Announcing Pathways 2006: Cultural Intersections in Native North America, an upcoming conference to be held April 7-9, 2006 in New Haven, CT. The goals of this conference are: to provide a comfortable forum for graduate students working at the intersection of American Indian or Alaska Native Studies and other Ethnic and Area Studies, such as African American Studies, Asian American Studies, and Latin American Studies, to share their work, and to foster student-to-student and student-to-professional relationships by encouraging networking and community-building for those working across traditional disciplinary boundaries.
Areas of study will include but are not limited to: History, Literature, Anthropology, Law and Policy, and the Arts. Graduate student presenters from the U.S. and Canada will share their work in a series of plenary panels
designed to stimulate conversation and debate. Respected faculty from a variety of institutions will chair the panels and deliver brief comments.

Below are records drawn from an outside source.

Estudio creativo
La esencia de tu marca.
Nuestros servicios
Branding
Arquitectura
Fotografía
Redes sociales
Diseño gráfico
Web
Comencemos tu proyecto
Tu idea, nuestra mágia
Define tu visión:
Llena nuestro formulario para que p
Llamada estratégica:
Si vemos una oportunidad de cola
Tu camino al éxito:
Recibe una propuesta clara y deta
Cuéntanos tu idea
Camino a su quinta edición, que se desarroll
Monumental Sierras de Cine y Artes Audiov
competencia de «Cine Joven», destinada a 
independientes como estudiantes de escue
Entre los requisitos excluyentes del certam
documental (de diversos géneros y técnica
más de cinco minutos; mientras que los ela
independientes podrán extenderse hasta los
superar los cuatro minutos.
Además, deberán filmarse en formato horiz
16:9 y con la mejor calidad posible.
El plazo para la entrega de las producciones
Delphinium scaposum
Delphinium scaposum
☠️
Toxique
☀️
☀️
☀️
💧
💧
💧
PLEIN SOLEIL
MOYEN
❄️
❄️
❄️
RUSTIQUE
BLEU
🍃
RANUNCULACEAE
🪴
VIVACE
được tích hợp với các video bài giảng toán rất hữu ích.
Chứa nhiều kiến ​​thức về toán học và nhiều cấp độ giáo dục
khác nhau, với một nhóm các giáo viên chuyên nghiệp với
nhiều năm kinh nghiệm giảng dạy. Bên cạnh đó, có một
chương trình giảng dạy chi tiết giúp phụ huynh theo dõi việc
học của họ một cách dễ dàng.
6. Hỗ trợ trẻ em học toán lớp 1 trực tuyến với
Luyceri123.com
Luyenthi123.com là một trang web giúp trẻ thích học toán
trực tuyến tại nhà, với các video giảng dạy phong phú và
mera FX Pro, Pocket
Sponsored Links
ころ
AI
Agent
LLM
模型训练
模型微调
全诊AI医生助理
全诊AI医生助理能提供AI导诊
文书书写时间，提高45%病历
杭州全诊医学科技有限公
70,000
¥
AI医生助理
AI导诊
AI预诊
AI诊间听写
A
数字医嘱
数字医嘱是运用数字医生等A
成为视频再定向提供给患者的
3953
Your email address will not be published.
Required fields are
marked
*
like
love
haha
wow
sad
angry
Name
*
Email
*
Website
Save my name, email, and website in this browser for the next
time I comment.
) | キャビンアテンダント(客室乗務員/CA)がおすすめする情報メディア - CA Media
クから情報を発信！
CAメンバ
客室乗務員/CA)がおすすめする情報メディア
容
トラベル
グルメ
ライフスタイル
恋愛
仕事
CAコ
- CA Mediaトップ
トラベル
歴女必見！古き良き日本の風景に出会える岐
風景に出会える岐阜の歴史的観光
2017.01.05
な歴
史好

Please find our program online at: http://www.yale.edu/ygsna/pathways06.html
We are delighted to announce that Professor Philip J. Deloria will deliver the keynote address. Professor Deloria is the Director of the Program in American Culture at the University of Michigan and also teaches in the Department of History. In addition to co-editing The Blackwell Companion to American Indian history (Cambridge: Blackwell, 2002) with Neal Salisbury, he is also the author of Indians in Unexpected Places (University Press of Kansas, 2004) and Playing Indian (Yale University Press, 1998). Professor Deloria received his Ph.D. in American Studies at Yale in 1994.
The conference is free and open to the public, but we request that you take a moment to register at our website: http://www.yale.edu/ygsna/pathways06.html
Pathways 2006 is sponsored by the Yale Group for the Study of Native America, the Beinecke Rare Book and Manuscript Library, the Howard R. Lamar Center for the Study of Frontiers and Borders, the Graduate School of Arts and Sciences, and the American Studies Program.